MALUKU INDOMEDIA.COM, Namlea– Kebijakan Pemerintah Kabupaten Buru Selatan yang memindahkan pembayaran gaji Aparatur Sipil Negara (ASN) dari Bank Maluku-Malut ke BPR Modern Ekspres dinilai melanggar prosedur administrasi dan berpotensi menabrak sejumlah regulasi keuangan negara. Pasalnya, langkah tersebut dilakukan tanpa Perjanjian Kerja Sama (PKS) resmi antara dua institusi perbankan tersebut.
Kritik keras datang dari berbagai kalangan. Salah satunya disampaikan Hamis Souwakil, Aktivis Hukum Maluku – Jakarta, yang menyoroti aspek legalitas dan risiko hukum dari kebijakan tersebut.
“Pemindahan gaji ASN tanpa dasar hukum seperti PKS atau regulasi kepala daerah merupakan pelanggaran administratif yang serius. Ini bisa menjadi temuan fatal dalam audit BPK karena menyangkut penggunaan dana APBD di luar prosedur,” tegas Hamis Souwakil kepada media, Selasa (5/8/2025).
Ia menambahkan, pengelolaan keuangan daerah harus tunduk pada prinsip transparansi, akuntabilitas, dan kehati-hatian sebagaimana diatur dalam UU Nomor 17 Tahun 2003 tentang Keuangan Negara dan UU Nomor 1 Tahun 2004 tentang Perbendaharaan Negara.

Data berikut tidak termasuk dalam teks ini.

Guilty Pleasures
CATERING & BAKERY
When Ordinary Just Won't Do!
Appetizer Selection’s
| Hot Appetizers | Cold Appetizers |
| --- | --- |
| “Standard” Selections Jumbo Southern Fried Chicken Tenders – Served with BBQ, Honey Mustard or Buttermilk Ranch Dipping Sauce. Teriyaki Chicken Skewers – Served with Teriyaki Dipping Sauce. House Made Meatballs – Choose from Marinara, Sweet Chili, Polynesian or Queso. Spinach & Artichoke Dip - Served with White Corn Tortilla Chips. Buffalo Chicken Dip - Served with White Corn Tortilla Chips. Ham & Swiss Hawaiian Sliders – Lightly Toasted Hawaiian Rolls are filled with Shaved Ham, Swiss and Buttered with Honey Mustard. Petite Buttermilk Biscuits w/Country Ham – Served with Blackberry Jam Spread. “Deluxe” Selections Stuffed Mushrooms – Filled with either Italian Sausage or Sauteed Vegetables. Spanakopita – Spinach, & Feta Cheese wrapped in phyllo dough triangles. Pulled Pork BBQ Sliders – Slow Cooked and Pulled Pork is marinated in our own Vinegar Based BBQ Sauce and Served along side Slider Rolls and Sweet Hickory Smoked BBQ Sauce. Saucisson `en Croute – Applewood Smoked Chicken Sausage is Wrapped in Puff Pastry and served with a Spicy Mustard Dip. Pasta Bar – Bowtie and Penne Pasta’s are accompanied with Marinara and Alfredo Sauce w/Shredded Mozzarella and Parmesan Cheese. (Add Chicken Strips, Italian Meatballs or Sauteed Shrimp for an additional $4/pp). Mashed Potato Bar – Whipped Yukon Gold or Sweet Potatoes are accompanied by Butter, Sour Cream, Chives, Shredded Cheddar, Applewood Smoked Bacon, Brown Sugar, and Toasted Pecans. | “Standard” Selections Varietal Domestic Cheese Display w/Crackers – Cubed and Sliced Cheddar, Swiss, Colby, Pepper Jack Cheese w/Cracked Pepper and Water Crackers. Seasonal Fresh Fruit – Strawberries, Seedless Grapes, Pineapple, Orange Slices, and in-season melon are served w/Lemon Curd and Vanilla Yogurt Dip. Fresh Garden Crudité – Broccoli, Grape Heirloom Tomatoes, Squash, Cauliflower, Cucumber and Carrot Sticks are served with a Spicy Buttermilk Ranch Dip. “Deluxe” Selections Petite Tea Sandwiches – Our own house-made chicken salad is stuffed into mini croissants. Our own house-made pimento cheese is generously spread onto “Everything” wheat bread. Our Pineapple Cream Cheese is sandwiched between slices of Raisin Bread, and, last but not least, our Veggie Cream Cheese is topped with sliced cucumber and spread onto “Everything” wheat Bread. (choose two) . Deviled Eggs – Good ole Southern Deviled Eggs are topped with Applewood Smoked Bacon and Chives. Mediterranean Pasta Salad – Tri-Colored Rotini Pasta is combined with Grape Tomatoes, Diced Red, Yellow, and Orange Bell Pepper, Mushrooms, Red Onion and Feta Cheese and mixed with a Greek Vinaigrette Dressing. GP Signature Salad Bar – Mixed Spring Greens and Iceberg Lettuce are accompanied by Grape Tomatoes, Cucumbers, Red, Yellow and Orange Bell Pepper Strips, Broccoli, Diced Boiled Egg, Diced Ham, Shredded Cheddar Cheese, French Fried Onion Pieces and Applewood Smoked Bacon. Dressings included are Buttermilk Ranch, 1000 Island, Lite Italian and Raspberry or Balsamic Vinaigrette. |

Kredit ASN Bukan Alasan Hukum
Pemkab berdalih bahwa pemindahan ini dilakukan untuk menanggulangi kredit macet ASN di Bank Maluku-Malut. Namun, alasan ini dinilai keliru dan tidak memiliki dasar hukum.
“Kredit ASN adalah hubungan perdata antara pegawai dan bank. Tidak ada dasar hukum yang membolehkan Pemkab mengintervensi kontrak perorangan tersebut dengan kebijakan pemindahan massal,” jelas Hamis Souwakil.

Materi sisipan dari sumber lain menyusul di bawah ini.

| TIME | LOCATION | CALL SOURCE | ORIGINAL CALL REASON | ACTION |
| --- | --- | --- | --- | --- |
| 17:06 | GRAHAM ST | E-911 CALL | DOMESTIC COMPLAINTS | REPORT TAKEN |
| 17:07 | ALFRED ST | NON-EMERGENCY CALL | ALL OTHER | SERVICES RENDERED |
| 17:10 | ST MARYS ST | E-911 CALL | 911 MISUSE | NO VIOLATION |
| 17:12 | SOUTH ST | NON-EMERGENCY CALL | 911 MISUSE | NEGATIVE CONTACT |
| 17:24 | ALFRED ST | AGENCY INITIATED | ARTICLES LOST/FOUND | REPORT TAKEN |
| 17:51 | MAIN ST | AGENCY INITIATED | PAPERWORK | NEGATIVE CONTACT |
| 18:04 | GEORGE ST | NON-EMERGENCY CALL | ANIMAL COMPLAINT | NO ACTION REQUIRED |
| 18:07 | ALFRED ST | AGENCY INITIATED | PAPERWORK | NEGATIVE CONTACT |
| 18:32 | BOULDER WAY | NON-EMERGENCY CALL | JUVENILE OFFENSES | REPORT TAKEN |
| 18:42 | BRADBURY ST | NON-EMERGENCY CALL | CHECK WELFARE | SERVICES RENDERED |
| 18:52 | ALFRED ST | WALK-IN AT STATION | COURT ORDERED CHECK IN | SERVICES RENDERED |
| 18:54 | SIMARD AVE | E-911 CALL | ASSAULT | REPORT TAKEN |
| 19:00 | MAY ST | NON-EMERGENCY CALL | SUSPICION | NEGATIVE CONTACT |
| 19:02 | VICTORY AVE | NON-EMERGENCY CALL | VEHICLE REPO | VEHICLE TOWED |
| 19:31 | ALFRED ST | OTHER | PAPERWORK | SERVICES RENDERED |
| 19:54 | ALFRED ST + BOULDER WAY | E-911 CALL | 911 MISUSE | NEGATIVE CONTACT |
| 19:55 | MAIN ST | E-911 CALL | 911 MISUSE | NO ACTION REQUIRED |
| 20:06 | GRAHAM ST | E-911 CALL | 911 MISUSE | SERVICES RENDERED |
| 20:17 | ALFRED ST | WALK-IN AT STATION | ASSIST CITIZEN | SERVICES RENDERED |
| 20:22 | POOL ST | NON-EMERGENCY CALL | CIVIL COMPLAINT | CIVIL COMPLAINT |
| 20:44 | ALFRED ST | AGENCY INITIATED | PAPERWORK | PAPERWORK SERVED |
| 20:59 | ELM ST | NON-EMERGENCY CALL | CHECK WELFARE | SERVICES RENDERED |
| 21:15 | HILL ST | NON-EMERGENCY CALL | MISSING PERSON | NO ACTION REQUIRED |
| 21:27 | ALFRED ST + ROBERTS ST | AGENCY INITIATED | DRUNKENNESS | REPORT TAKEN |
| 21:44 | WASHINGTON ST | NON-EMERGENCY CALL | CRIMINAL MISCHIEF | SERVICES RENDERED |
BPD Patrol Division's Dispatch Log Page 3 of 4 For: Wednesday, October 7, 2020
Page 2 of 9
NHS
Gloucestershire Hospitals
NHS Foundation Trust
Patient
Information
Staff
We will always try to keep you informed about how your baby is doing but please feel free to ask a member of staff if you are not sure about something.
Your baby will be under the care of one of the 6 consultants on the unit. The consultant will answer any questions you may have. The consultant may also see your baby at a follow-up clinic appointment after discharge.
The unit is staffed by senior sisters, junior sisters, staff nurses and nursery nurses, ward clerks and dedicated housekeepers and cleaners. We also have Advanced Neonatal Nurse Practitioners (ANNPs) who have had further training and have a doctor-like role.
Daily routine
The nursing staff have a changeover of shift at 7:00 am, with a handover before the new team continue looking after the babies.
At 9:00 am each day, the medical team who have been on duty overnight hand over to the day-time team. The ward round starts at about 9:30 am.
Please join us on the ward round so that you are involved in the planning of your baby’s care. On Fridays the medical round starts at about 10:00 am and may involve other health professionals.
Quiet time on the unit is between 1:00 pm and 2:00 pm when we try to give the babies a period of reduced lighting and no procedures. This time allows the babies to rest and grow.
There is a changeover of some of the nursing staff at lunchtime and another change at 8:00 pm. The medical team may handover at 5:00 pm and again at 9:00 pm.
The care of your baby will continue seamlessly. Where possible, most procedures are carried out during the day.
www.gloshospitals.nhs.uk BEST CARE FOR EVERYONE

Ia menegaskan bahwa UU Nomor 23 Tahun 2014 tentang Pemerintahan Daerah maupun UU ASN tidak memberi kewenangan kepada bupati untuk mengatur urusan perbankan pribadi ASN.
Langgar Prinsip Perbankan dan Etika Kepatutan
Langkah Pemkab juga dinilai melanggar prinsip kehati-hatian di sektor perbankan karena tidak melibatkan PKS antar bank, sebagaimana diwajibkan oleh peraturan OJK dan Bank Indonesia. Hal ini berpotensi menjadi pelanggaran tata kelola jika dana publik dikelola di luar mekanisme resmi antar institusi keuangan.

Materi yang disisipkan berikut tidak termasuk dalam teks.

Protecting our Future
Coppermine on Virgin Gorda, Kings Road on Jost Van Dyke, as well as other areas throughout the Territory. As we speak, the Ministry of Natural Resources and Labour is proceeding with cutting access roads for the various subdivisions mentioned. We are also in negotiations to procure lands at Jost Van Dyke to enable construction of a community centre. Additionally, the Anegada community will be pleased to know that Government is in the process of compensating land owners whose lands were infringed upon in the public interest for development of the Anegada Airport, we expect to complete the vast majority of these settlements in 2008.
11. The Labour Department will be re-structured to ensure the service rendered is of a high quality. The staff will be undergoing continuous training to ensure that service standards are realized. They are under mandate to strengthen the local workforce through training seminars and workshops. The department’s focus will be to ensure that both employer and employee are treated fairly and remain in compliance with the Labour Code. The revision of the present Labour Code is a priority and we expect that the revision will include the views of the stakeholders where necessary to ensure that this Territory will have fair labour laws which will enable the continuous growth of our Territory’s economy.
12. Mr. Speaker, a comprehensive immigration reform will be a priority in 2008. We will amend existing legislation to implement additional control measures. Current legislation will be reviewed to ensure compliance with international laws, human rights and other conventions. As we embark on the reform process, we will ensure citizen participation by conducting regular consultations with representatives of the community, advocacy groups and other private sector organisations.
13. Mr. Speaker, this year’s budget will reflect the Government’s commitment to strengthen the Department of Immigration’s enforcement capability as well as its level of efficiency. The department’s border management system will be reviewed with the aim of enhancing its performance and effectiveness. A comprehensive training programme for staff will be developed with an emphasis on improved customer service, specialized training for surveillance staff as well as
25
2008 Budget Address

Tak hanya itu, dugaan aliran dana sebesar Rp300 juta dari BPR Modern Ekspres ke kas daerah memunculkan kecurigaan publik tentang kemungkinan adanya konflik kepentingan atau keberpihakan terhadap korporasi tertentu.
“Jika terbukti adanya transaksi yang tidak transparan antara Pemkab dan pihak bank swasta, maka ini bisa mengarah pada indikasi pelanggaran UU No. 5 Tahun 1999 tentang Larangan Praktek Monopoli dan Persaingan Usaha Tidak Sehat,” ujar Hamis.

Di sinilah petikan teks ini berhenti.